Posted by Konstantin Shvachko <sh...@gmail.com>.

This vote failed due to Daryn Sharp's veto.
The concern is being addressed by HDFS-13873. I will start a new vote once
this is committed.

Note for Daryn. Your non-responsive handling of the veto makes a bad
precedence and is a bad example of communication on the lists from a
respected member of this community. Please check your availability for
followup discussions if you choose to get involved with important decisions.

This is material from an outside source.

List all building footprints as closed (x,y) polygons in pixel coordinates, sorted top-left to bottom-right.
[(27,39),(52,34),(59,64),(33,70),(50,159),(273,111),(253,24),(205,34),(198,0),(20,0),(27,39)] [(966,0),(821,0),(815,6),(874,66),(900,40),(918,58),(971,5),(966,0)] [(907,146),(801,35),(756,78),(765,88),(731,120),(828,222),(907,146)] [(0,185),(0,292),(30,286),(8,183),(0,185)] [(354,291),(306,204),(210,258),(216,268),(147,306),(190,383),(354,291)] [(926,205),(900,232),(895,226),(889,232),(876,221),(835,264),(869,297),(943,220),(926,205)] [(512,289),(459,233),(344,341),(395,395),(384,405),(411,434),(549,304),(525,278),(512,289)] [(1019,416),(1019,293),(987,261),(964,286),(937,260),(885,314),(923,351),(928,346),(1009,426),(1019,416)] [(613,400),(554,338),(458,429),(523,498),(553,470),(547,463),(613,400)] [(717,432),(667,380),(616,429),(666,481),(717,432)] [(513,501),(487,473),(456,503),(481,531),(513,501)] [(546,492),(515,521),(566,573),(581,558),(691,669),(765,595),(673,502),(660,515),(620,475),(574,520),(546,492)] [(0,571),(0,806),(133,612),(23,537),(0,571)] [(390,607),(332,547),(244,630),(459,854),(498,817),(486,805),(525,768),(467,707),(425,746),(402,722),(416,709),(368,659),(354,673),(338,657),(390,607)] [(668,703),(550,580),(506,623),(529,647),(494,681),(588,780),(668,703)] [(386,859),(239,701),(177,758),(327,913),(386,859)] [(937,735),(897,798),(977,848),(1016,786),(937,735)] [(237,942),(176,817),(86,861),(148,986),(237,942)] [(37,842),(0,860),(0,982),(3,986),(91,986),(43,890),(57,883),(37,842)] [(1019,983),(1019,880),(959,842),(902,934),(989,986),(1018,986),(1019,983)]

On Fri, Dec 7, 2018 at 4:10 PM Konstantin Shvachko <sh...@gmail.com>
wrote:

> Hi Daryn,
>
> Wanted to backup Chen's earlier response to your concerns about rotating
> calls in the call queue.
> Our design
> 1. targets directly the livelock problem by rejecting calls on the
> Observer that are not likely to be responded in timely matter: HDFS-13873.
> 2. The call queue rotation is only done on Observers, and never on the
> active NN, so it stays free of attacks like you suggest.
>
> If this is a satisfactory mitigation for the problem could you please
> reconsider your -1, so that people could continue voting on this thread.
>
> Thanks,
> --Konst
>
> On Thu, Dec 6, 2018 at 10:38 AM Daryn Sharp <da...@oath.com> wrote:
>
>> -1 pending additional info.  After a cursory scan, I have serious
>> concerns regarding the design.  This seems like a feature that should have
>> been purely implemented in hdfs w/o touching the common IPC layer.
>>
>> The biggest issue in the alignment context.  It's purpose appears to be
>> for allowing handlers to reinsert calls back into the call queue.  That's
>> completely unacceptable.  A buggy or malicious client can easily cause
>> livelock in the IPC layer with handlers only looping on calls that never
>> satisfy the condition.  Why is this not implemented via RetriableExceptions?
>>
>> On Thu, Dec 6, 2018 at 1:24 AM Yongjun Zhang <yz...@cloudera.com.invalid>
>> wrote:
>>
>>> Great work guys.
>>>
>>> Wonder if we can elaborate what's impact of not having #2 fixed, and why
>>> #2
>>> is not needed for the feature to complete?
>>> 2. Need to fix automatic failover with ZKFC. Currently it does not
>>> doesn't
>>> know about ObserverNodes trying to convert them to SBNs.
>>>
>>> Thanks.
>>> --Yongjun
>>>
>>>
>>> On Wed, Dec 5, 2018 at 5:27 PM Konstantin Shvachko <shv.hadoop@gmail.com
>>> >
>>> wrote:
>>>
>>> > Hi Hadoop developers,
>>> >
>>> > I would like to propose to merge to trunk the feature branch
>>> HDFS-12943 for
>>> > Consistent Reads from Standby Node. The feature is intended to scale
>>> read
>>> > RPC workloads. On large clusters reads comprise 95% of all RPCs to the
>>> > NameNode. We should be able to accommodate higher overall RPC
>>> workloads (up
>>> > to 4x by some estimates) by adding multiple ObserverNodes.
>>> >
>>> > The main functionality has been implemented see sub-tasks of
>>> HDFS-12943.
>>> > We followed up with the test plan. Testing was done on two independent
>>> > clusters (see HDFS-14058 and HDFS-14059) with security enabled.
>>> > We ran standard HDFS commands, MR jobs, admin commands including manual
>>> > failover.
>>> > We know of one cluster running this feature in production.
>>> >
>>> > There are a few outstanding issues:
>>> > 1. Need to provide proper documentation - a user guide for the new
>>> feature
>>> > 2. Need to fix automatic failover with ZKFC. Currently it does not
>>> doesn't
>>> > know about ObserverNodes trying to convert them to SBNs.
>>> > 3. Scale testing and performance fine-tuning
>>> > 4. As testing progresses, we continue fixing non-critical bugs like
>>> > HDFS-14116.
>>> >
>>> > I attached a unified patch to the umbrella jira for the review and
>>> Jenkins
>>> > build.
>>> > Please vote on this thread. The vote will run for 7 days until Wed Dec
>>> 12.
>>> >
>>> > Thanks,
>>> > --Konstantin
>>> >
>>>
>>
>>
>> --
>>
>> Daryn
>>
>

Re: [VOTE] Merge HDFS-12943 branch to trunk - Consistent Reads from Standby

Posted by Yongjun Zhang <yz...@cloudera.com.INVALID>.

Hi Konstantin,

Thanks for addressing my other question about failover.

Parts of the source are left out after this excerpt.